TikTok appears to be gearing up for a big push into messaging

There are messaging features inside of TikTok, but nobody really thinks of TikTok as a messaging app. The company appears intent on changing that, though: its parent company ByteDance is hiring for a slew of roles on a team called “TikTok Social,” which seems to be tasked with turning TikTok into a much more powerful messaging system.

The listings, which were first spotted by Axios, are vague in the way that all job listings tend to be, but they make TikTok’s ambitions clear. “We are the messaging team on TikTok,” a listing for an engineering lead says. “Our team’s mission is to facilitate meaningful user connections through TikTok’s messaging experience, which is still in its infancy.” Another listing, for a backend tech lead, says the person’s role will include collaborating with teams across countries and regions “to deliver a distinctive TikTok social solution such as messaging.” A product manager for the TikTok Social team will apparently need “passion and curiosity for Social direction to create great impacts.”

If there is a specific overarching product plan, TikTok’s listings don’t reveal it. (Neither will the company: it told Axios only that entertainment is still the core of TikTok.) But the listing for a backend software engineer says that the Social team oversees “User Profile, Story, Inbox, Messaging, Follow, Like, Comment, Tag, etc.” Add all that together, and you have … a messaging app! An extremely Instagram-sounding messaging app, at that.
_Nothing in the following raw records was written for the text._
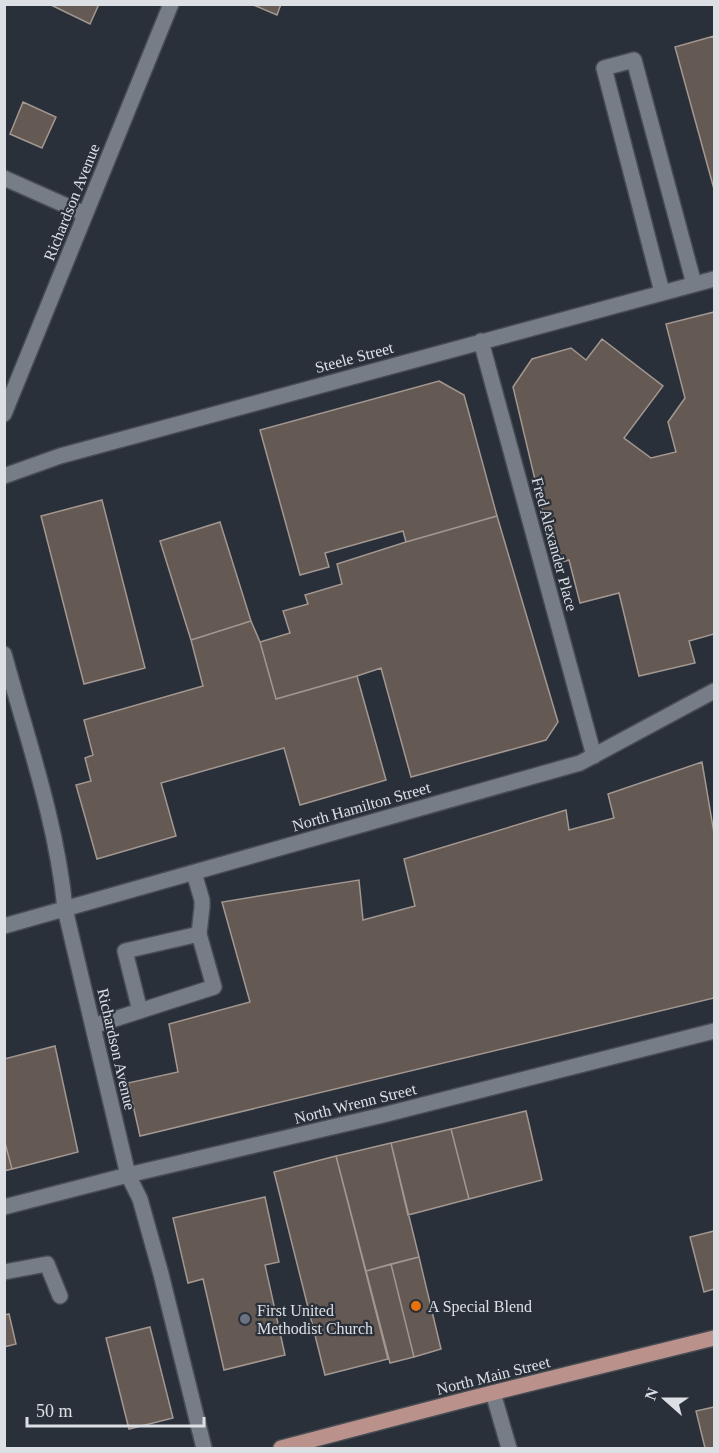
<svg xmlns="http://www.w3.org/2000/svg" width="719" height="1453" font-family="'Times New Roman',serif">
<style>
.building{fill:#645953;stroke:#a39791;stroke-width:1.5}
.lines{fill:none;stroke-linecap:round;stroke-linejoin:round}
.minor-casing{stroke:#474c53;stroke-width:18}
.major-casing{stroke:#474c53;stroke-width:18}
.minor{stroke:#767d87;stroke-width:15}
.major{stroke:#bb928b;stroke-width:15}
.food-dot{fill:#e8710a;stroke:#2a3039;stroke-width:2}
.worship-dot{fill:#6b7280;stroke:#2a3039;stroke-width:2}
.labels{text-anchor:middle;stroke-width:4.5;stroke-linejoin:round;paint-order:stroke}
.street-label{font-size:16px;fill:#dce0e5;stroke:#2a3039}
.poi-label{font-size:16px;fill:#dce0e5;stroke:#2a3039;text-anchor:start}
</style>
<rect width="100%" height="100%" fill="#2a3039"/>
<path class="building" d="M49,4H99L90,24Z
M251,4H281L277,15Z
M714,36V189L675,47Z
M23,102L56,117L42,148L10,134Z
M714,312V634L689,641L695,663L639,676L619,593L580,603L569,560L555,564L513,387L532,359L571,348L586,360L602,339L663,386L624,438L651,458L676,452L668,422L685,398L666,324Z
M439,381L464,395L497,516L406,542L403,531L325,553L329,567L300,575L260,430Z
M102,500L145,668L84,684L41,516Z
M497,516L558,722L546,740L411,777L381,668L357,676L276,699L260,642L290,633L283,611L308,604L305,595L342,584L337,564L406,542Z
M220,522L251,621L191,640L160,541Z
M251,621L260,642L276,699L357,676L386,780L300,805L284,748L161,783L176,836L97,859L76,785L91,781L85,758L93,755L84,720L203,686L191,640Z
M702,762L714,833V998L140,1136L128,1083L178,1072L169,1024L250,1002L222,902L359,880L363,920L415,906L404,859L566,810L569,830L614,818L608,794Z
M55,1046L78,1152L12,1169L4,1139V1059Z
M526,1111L542,1180L469,1199L451,1129Z
M451,1129L469,1199L408,1215L391,1143Z
M4,1139L12,1169L4,1171Z
M391,1143L419,1257L366,1271L336,1156Z
M336,1156L388,1359L325,1375L274,1172Z
M265,1197L279,1262L265,1265L285,1355L224,1370L203,1279L188,1283L173,1218Z
M714,1231V1289L704,1292L690,1237Z
M419,1257L441,1349L414,1357L391,1264Z
M391,1264L414,1357L390,1363L366,1271Z
M9,1314L16,1344L4,1347V1315Z
M150,1327L173,1418L129,1429L106,1338Z
M714,1407V1448H705L696,1411Z"/>
<g class="lines">
<defs>
<path id="minor" d="M4,178L85,214
M662,292L604,68L634,60L694,284
M481,341L594,756
M4,414L171,4
M4,476L60,456L714,279
M4,654C27,738 57,823 65,909L128,1175L140,1199L161,1274L204,1448
M194,873L202,900V907L199,934
M4,926L580,763L714,691
M93,1026L214,987L199,934L125,951L140,1011
M4,1207L128,1175L383,1115L714,1031
M4,1272L47,1264L60,1296
M493,1393L509,1448"/>
<path id="major" d="M281,1448L468,1399L714,1338"/>
</defs>
<use href="#minor" class="minor-casing"/>
<use href="#major" class="major-casing"/>
<use href="#minor" class="minor"/>
<use href="#major" class="major"/>
</g>
<circle class="food-dot" cx="416" cy="1306" r="6"/>
<circle class="worship-dot" cx="245" cy="1319" r="6"/>
<g class="labels">
<g class="street-label">
<text transform="translate(71 202) rotate(-68)" y="6">Richardson Avenue</text>
<text transform="translate(354 357) rotate(-15)" y="6">Steele Street</text>
<text transform="translate(555 544) rotate(75)" y="6">Fred Alexander Place</text>
<text transform="translate(361 806) rotate(-16)" y="6">North Hamilton Street</text>
<text transform="translate(117 1049) rotate(77)" y="6">Richardson Avenue</text>
<text transform="translate(355 1103) rotate(-14)" y="6">North Wrenn Street</text>
<text transform="translate(493 1375) rotate(-14)" y="6">North Main Street</text>
</g>
<g class="poi-label">
<text x="428" y="1312">A Special Blend</text>
<text x="257" y="1316">First United<tspan x="257" dy="18">Methodist Church</tspan></text>
</g>
</g>
<rect width="719" height="1453" fill="none" stroke="#dce0e5" stroke-width="12"/>
<g transform="translate(665 1399) rotate(291)" stroke="#2a3039" stroke-width="4.5" paint-order="stroke">
<path d="M0-4.5L10 22L0 15L-10 22Z" fill="#dce0e5"/>
<text y="-9" font-size="16" font-weight="bold" text-anchor="middle" fill="#dce0e5">N</text>
</g>
<path d="M27 1417v9h177v-9" fill="none" stroke="#dce0e5" stroke-width="3"/>
<text x="36" y="1417" font-size="18" fill="#dce0e5" stroke="#2a3039" stroke-width="4.5" paint-order="stroke">50 m</text>
</svg>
While everybody else copies TikTok, TikTok’s copying everybody else

Ultimately, it appears that while the rest of the industry chases TikTok’s vertical video, creation tools, and seemingly magical algorithmic feed, TikTok is going to try and build the rest of what makes those other apps work. How far it will go will be fascinating to watch: Will TikTok try and displace Snapchat as the go-to messaging app for young people? Will it try and become the place people post expiring stories? Will it lean into WhatsApp-style group chats and communities or focus more on one-to-one chats? Where will ByteDance fall on the encrypted messaging debate?

TikTok is expanding seemingly in all directions at once. It’s testing a dedicated music app, trying to bring more shopping to the platform, and embracing podcasts. It even recently added text posts, which might fit nicely in a more messaging-focused part of the app. But any app developer will tell you that there’s nothing stickier than being the place people go to hang out with their friends — and if any app can overthrow the incumbents to become that app, it’s TikTok. It’s pretty good at doing that.